▶ **Data lines**
________________
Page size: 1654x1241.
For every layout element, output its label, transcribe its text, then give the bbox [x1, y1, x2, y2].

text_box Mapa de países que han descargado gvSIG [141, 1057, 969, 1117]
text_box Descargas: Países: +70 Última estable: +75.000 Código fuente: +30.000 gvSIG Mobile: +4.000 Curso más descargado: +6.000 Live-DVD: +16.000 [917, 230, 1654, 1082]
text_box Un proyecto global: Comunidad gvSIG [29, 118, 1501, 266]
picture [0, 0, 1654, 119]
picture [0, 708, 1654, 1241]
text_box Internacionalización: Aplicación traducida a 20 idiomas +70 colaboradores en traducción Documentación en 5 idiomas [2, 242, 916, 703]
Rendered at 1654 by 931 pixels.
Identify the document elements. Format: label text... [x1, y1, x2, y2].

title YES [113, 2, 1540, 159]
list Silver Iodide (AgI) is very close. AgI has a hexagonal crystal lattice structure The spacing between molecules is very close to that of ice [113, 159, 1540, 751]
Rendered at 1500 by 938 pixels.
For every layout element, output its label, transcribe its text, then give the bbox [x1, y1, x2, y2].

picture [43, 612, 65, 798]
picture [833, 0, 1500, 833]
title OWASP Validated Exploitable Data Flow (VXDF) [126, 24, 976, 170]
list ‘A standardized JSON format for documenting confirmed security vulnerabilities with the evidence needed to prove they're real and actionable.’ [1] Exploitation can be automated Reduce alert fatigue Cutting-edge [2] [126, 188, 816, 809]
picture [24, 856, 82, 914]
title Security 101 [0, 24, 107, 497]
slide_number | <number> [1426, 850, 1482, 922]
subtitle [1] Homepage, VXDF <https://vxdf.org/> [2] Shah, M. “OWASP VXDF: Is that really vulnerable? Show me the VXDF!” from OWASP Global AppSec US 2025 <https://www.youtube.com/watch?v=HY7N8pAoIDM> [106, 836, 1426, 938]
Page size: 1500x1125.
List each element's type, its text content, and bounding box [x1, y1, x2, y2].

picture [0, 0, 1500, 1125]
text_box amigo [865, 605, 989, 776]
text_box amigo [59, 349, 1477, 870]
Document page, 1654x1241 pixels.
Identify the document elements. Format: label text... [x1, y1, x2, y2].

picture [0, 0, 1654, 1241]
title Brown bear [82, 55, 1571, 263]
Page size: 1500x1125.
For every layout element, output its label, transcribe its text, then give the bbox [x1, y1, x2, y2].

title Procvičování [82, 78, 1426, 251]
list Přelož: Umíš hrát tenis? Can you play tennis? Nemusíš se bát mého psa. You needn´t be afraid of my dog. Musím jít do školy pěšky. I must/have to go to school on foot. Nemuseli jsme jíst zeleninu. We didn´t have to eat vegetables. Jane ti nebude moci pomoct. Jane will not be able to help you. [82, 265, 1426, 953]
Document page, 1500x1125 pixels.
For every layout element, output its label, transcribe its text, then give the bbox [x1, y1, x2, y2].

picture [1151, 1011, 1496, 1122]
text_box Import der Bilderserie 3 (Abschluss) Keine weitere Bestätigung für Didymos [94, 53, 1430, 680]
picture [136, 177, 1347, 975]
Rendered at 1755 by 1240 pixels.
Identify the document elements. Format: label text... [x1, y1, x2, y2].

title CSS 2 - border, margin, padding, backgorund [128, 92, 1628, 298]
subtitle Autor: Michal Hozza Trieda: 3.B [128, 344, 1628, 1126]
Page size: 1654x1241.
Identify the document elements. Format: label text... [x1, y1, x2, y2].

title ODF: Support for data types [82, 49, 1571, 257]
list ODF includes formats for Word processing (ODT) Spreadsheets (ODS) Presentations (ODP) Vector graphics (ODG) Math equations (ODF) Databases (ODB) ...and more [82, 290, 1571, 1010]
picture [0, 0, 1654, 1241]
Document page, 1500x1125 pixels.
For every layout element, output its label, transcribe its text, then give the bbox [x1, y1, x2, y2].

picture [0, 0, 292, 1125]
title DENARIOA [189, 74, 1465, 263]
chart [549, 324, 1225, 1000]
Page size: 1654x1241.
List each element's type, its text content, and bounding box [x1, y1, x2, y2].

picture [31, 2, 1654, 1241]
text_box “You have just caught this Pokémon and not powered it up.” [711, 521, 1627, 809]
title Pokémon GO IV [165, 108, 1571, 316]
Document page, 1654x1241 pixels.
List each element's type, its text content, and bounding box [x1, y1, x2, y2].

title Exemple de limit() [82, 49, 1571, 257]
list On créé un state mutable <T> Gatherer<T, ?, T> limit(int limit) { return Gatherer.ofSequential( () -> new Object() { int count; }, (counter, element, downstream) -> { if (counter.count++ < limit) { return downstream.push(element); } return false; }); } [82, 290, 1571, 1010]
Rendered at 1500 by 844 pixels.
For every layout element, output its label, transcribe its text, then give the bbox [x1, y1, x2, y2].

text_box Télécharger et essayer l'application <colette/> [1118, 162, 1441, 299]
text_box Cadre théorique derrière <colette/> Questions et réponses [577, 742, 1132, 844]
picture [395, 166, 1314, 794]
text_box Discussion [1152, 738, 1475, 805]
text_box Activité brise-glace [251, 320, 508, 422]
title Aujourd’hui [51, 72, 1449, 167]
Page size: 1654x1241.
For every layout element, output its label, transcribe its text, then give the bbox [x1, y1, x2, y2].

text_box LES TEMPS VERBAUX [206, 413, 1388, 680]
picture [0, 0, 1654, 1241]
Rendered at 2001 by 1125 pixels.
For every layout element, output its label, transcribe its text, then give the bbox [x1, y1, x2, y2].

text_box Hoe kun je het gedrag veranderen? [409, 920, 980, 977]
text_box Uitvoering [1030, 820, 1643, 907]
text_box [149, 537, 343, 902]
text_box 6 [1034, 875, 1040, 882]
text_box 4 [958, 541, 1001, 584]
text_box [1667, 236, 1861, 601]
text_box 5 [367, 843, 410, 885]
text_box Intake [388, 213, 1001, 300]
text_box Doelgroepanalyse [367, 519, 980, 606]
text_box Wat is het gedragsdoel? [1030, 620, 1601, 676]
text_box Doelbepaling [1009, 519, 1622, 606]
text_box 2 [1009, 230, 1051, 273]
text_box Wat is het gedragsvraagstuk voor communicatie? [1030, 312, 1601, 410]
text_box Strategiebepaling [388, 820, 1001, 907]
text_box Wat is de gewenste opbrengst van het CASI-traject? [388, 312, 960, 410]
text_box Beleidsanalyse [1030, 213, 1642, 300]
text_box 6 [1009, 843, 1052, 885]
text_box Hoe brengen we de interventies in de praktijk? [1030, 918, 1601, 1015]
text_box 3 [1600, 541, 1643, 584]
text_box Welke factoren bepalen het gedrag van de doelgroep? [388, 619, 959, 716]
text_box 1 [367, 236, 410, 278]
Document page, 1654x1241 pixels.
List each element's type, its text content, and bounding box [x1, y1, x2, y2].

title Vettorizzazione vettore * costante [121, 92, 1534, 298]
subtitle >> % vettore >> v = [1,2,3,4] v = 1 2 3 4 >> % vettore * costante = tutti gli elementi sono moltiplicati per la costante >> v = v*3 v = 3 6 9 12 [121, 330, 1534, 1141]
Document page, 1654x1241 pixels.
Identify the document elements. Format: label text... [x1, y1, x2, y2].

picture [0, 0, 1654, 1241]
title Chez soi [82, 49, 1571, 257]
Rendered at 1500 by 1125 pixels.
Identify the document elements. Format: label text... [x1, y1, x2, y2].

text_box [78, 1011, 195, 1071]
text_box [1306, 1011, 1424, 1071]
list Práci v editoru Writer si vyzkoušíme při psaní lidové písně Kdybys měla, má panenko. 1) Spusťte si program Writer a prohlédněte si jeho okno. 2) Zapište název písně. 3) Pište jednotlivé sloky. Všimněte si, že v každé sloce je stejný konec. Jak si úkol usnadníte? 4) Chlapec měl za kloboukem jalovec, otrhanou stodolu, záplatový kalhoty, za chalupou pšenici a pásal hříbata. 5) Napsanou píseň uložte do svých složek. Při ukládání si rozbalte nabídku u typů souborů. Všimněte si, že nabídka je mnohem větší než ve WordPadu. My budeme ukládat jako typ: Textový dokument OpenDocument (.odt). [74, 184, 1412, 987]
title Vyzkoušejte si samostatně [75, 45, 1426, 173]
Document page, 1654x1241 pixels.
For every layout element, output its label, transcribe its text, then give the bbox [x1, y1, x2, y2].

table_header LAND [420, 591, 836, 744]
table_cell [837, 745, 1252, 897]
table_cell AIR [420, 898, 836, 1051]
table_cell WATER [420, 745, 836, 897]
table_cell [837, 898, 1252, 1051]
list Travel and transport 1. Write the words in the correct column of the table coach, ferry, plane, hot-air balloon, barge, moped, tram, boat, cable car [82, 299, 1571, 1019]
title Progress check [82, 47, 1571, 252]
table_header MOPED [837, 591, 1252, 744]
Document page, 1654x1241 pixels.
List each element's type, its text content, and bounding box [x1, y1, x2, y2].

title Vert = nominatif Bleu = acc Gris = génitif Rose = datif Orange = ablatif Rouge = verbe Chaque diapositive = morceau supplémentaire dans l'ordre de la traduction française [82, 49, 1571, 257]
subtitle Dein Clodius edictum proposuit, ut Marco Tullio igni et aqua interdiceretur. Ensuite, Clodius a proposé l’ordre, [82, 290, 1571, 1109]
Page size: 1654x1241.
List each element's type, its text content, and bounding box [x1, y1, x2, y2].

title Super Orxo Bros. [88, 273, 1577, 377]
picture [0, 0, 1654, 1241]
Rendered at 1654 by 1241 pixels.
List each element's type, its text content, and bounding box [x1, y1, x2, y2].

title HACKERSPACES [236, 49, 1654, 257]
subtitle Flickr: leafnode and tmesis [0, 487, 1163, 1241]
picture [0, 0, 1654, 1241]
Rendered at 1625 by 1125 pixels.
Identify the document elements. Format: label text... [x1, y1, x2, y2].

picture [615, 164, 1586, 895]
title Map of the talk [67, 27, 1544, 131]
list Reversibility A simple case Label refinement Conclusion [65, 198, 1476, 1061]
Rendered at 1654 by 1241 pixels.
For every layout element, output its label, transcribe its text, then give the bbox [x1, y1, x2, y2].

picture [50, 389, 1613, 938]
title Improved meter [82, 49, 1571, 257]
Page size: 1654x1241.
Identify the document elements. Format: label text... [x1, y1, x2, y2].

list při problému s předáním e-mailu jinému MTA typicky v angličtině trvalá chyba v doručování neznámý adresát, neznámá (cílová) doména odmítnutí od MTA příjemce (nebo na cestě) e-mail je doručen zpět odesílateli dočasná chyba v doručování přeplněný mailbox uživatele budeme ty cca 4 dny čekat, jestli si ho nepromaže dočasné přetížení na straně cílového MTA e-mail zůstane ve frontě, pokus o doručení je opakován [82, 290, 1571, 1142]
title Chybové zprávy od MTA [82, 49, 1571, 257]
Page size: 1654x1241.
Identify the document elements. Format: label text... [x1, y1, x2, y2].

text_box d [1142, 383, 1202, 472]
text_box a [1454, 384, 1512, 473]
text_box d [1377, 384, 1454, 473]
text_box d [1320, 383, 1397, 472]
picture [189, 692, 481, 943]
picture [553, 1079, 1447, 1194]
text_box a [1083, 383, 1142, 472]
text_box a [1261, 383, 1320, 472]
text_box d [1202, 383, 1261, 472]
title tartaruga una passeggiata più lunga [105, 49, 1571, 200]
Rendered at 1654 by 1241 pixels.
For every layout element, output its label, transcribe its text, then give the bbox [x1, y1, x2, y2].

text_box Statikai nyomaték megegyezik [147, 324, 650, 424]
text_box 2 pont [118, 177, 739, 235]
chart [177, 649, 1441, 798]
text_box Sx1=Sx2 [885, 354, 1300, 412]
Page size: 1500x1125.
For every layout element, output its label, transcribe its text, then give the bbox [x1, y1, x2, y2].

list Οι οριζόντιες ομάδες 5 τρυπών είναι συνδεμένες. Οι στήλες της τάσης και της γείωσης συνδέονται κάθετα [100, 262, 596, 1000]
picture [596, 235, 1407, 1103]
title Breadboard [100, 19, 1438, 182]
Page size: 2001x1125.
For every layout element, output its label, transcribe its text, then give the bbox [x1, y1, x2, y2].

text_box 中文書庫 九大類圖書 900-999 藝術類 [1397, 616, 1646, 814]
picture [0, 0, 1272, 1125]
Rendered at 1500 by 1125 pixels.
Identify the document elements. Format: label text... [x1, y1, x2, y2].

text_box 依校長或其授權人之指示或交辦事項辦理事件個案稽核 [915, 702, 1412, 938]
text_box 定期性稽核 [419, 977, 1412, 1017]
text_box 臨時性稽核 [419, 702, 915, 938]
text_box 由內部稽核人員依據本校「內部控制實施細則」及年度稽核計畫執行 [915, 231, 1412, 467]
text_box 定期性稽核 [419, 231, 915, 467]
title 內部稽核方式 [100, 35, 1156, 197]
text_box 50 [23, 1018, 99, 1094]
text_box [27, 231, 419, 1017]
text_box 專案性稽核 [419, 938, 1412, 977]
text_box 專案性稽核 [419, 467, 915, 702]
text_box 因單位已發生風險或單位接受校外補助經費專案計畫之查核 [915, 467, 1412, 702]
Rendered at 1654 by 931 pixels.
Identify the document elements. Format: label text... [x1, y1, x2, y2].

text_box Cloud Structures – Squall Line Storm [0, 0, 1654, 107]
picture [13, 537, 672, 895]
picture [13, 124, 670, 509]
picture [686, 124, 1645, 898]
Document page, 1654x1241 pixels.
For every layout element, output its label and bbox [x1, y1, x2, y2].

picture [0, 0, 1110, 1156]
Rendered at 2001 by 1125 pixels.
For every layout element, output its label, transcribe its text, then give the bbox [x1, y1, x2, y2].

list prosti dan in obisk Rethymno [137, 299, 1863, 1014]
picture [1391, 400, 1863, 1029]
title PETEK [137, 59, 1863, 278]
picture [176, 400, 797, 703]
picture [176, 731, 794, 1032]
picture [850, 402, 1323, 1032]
________________
▶ **Short task**
Rewrite the lines from the line with "Page size: 2001x1125." to the line with "text_box 因單位已發生風險或單位接受校外補助經費專案計畫之查核 [915, 467, 1412, 702]", swapping "Identify" for "Detect" and keeping everything else the same.

▶ **Reply**
Page size: 2001x1125.
For every layout element, output its label, transcribe its text, then give the bbox [x1, y1, x2, y2].

text_box 中文書庫 九大類圖書 900-999 藝術類 [1397, 616, 1646, 814]
picture [0, 0, 1272, 1125]
Rendered at 1500 by 1125 pixels.
Detect the document elements. Format: label text... [x1, y1, x2, y2].

text_box 依校長或其授權人之指示或交辦事項辦理事件個案稽核 [915, 702, 1412, 938]
text_box 定期性稽核 [419, 977, 1412, 1017]
text_box 臨時性稽核 [419, 702, 915, 938]
text_box 由內部稽核人員依據本校「內部控制實施細則」及年度稽核計畫執行 [915, 231, 1412, 467]
text_box 定期性稽核 [419, 231, 915, 467]
title 內部稽核方式 [100, 35, 1156, 197]
text_box 50 [23, 1018, 99, 1094]
text_box [27, 231, 419, 1017]
text_box 專案性稽核 [419, 938, 1412, 977]
text_box 專案性稽核 [419, 467, 915, 702]
text_box 因單位已發生風險或單位接受校外補助經費專案計畫之查核 [915, 467, 1412, 702]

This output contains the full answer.